In a recent interview on Bloomberg TV, Haas was asked about this role in helping Son achieve his AI aspirations. “When you think about artificial general intelligence and what is required to make that happen in terms of compute, power efficiency, energy — those are all great areas for us to be involved in and focused on,” Haas said, noting that he was speaking as Arm CEO, rather than as a SoftBank director.
Son is spearheading Project Izanagi directly. The billionaire previously orchestrated the creation of SoftBank’s Vision Fund, which was at first a $100 billion project with Middle East backing that represented one of the world’s largest pools for tech investment. But in the past 18 months, investment from the unit has slowed to a fraction of its former scale.

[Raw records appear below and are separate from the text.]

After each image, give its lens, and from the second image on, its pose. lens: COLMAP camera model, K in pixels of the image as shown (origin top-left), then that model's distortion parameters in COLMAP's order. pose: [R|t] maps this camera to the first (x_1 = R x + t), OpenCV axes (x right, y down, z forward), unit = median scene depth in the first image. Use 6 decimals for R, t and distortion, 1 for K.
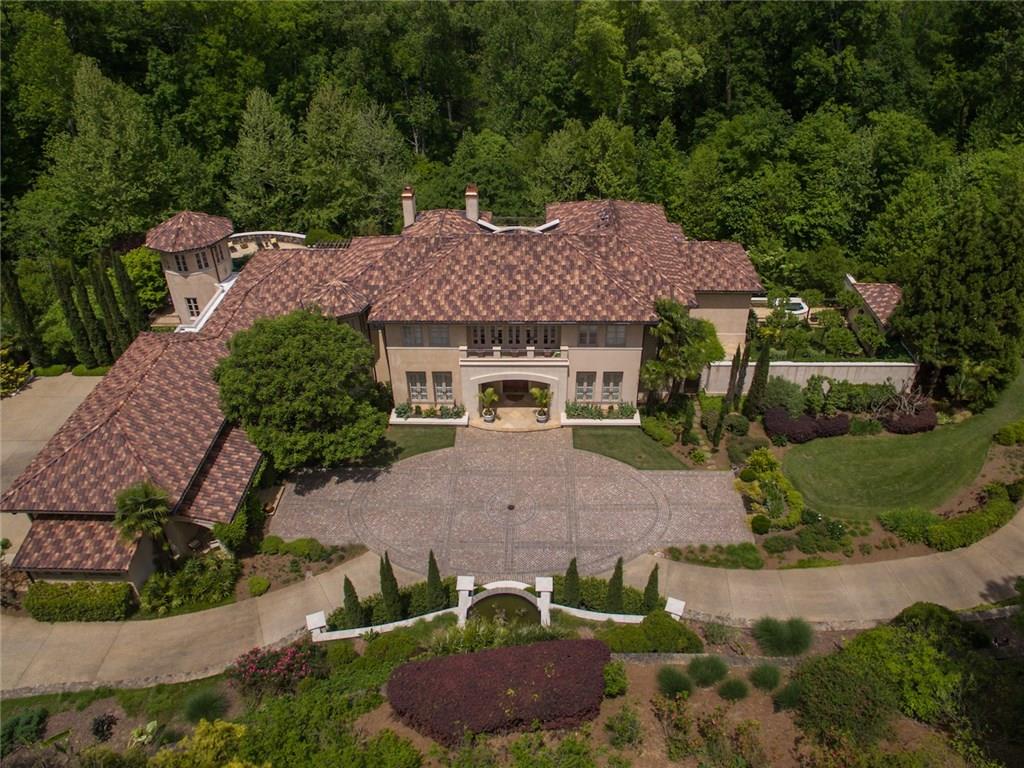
lens RADIAL K [[595.0, 0, 512.0], [0, 595.0, 384.0], [0, 0, 1]] dist [0.000125, 0.000036]
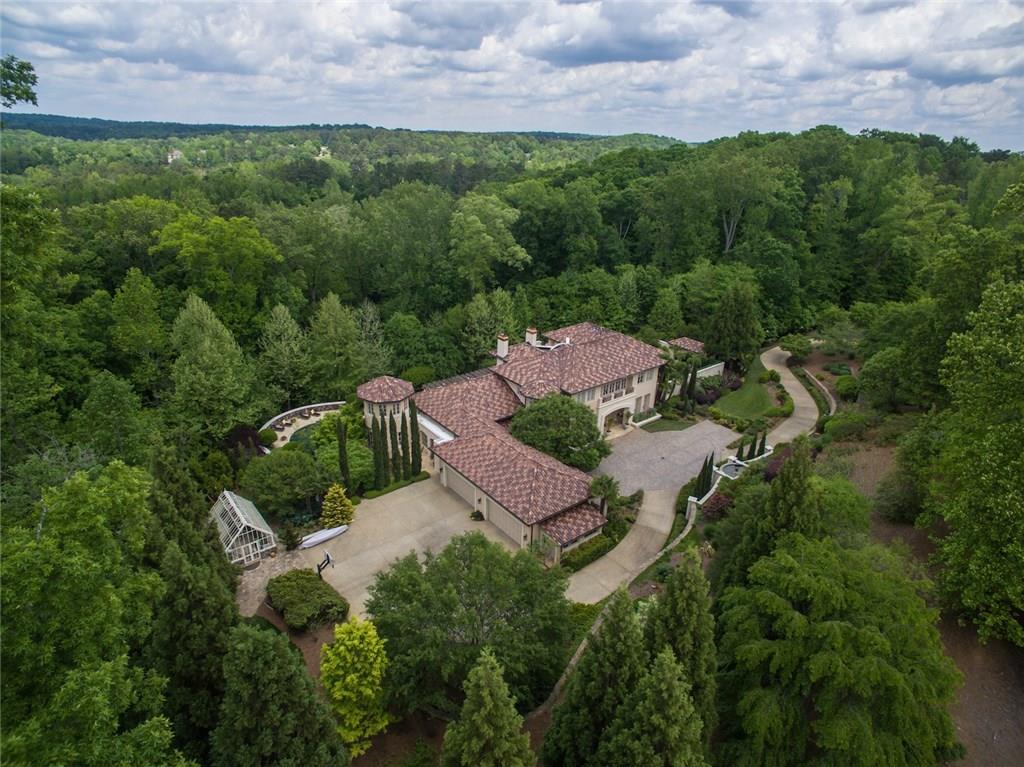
lens RADIAL K [[595.0, 0, 512.0], [0, 595.0, 383.5], [0, 0, 1]] dist [0.000125, 0.000036]
pose [[0.765601, -0.236039, 0.598448, -1.419711], [0.356628, 0.929955, -0.089447, -0.036559], [-0.535416, 0.281904, 0.796153, -0.380304]]
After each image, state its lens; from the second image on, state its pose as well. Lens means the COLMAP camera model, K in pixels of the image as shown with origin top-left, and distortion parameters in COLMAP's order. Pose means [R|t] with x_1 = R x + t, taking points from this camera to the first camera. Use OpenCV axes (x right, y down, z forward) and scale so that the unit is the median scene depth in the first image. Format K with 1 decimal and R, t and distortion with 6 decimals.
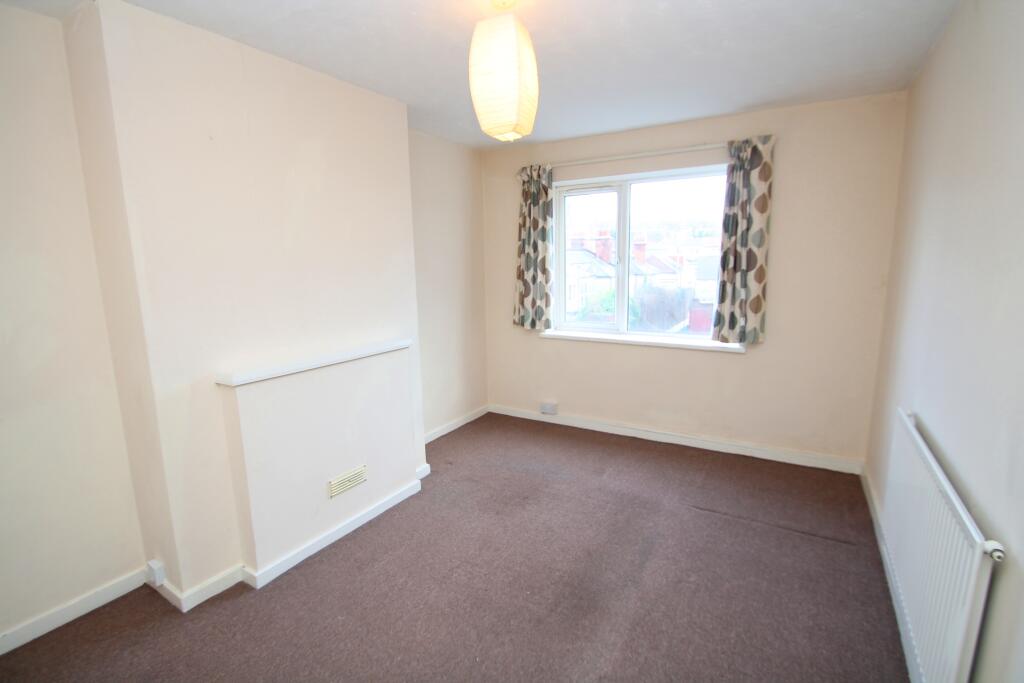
lens RADIAL K [[483.0, 0, 516.5], [0, 483.0, 342.0], [0, 0, 1]] dist [0.000019, -0.000546]
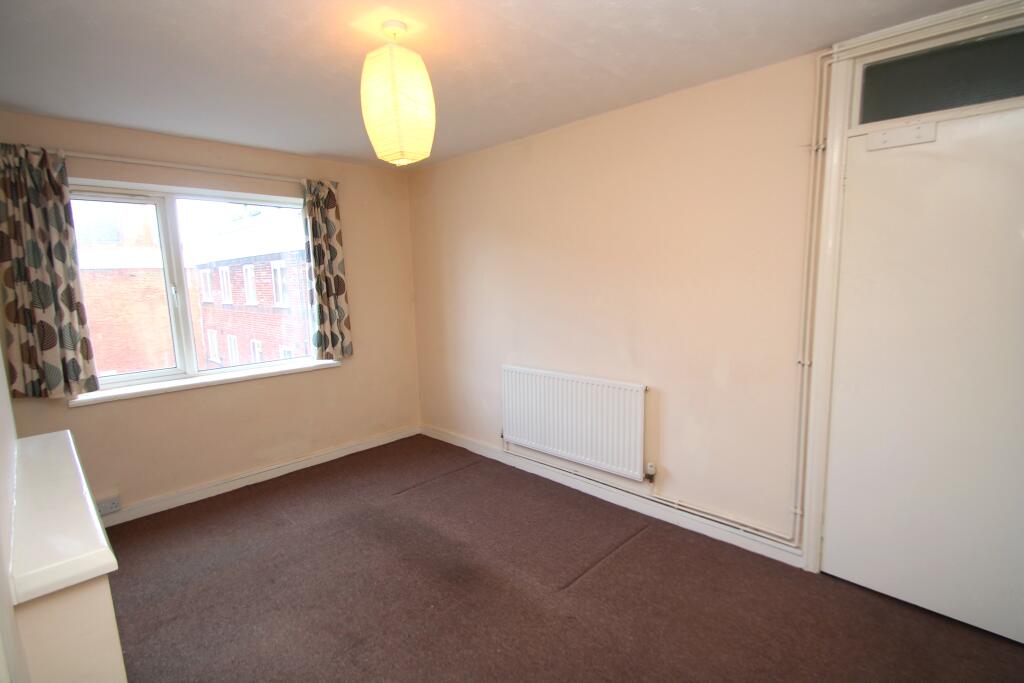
lens RADIAL K [[483.0, 0, 516.5], [0, 483.0, 342.0], [0, 0, 1]] dist [0.000019, -0.000546]
pose [[0.243175, -0.125222, 0.961866, -0.533502], [0.182286, 0.979864, 0.081481, -0.050795], [-0.952700, 0.155520, 0.261105, 0.299512]]
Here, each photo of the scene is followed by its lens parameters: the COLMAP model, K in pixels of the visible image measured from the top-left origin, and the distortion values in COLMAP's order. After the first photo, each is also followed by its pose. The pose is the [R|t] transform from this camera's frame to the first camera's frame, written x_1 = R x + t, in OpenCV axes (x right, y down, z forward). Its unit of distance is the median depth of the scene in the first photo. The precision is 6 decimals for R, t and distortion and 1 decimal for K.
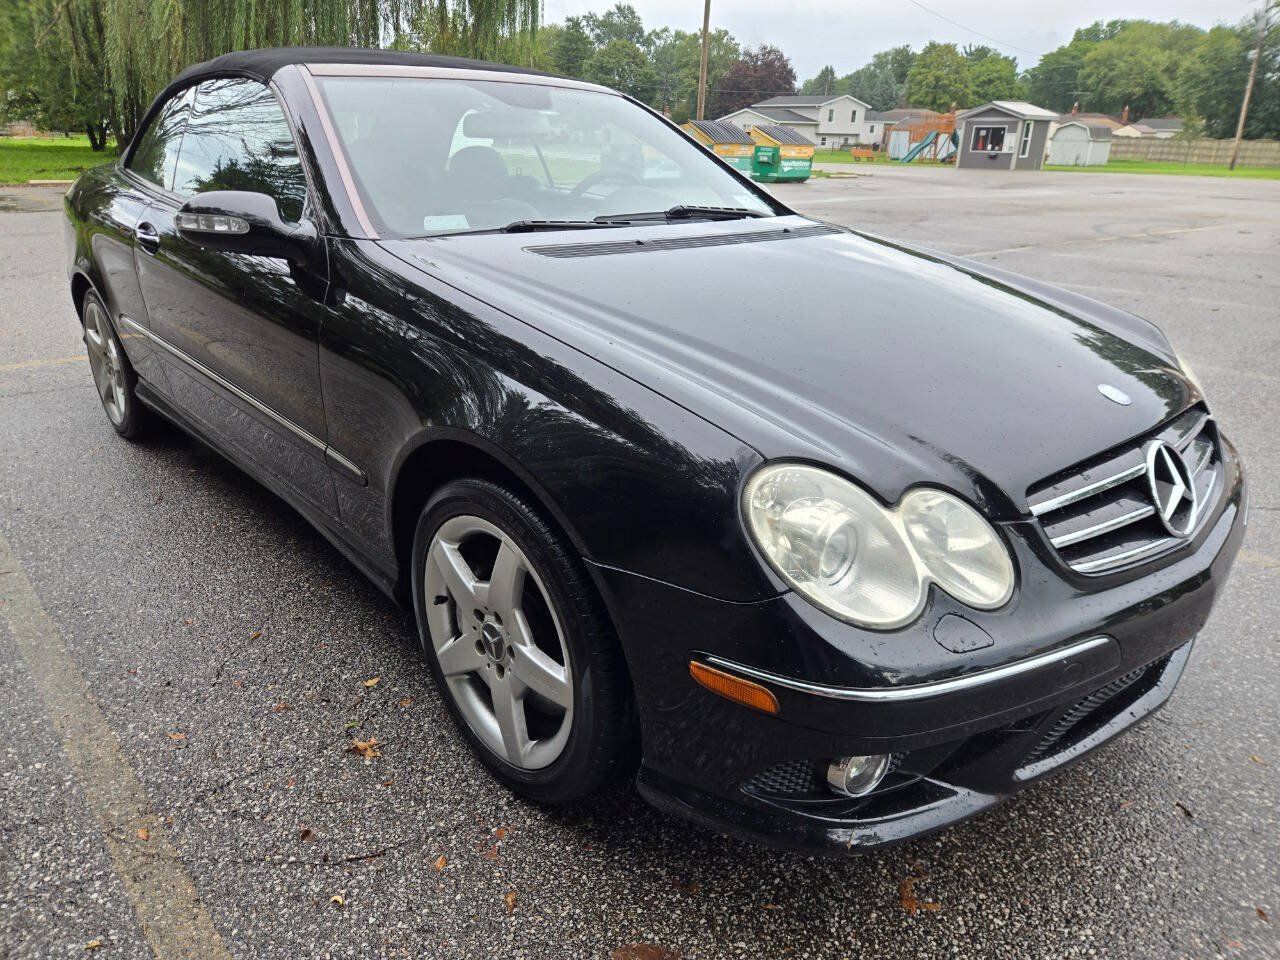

Son is known for abruptly changing his mind, and many names and technologies have been thrown around in meetings with him, people who have worked with the entrepreneur have said.
Son, however, has been unwavering in his enthusiasm for AGI. In October, he told a large group of Japanese enterprise clients to adopt AI or get left behind.
“AGI is what every AI expert is after,” Son said. “But when you ask them about a detailed definition, a number, the timing, how much computing power, how much smarter AGI is than the human intelligence, most of them don’t have an answer.”
“I have my own answer: I’m convinced AGI will be real in 10 years,” he said.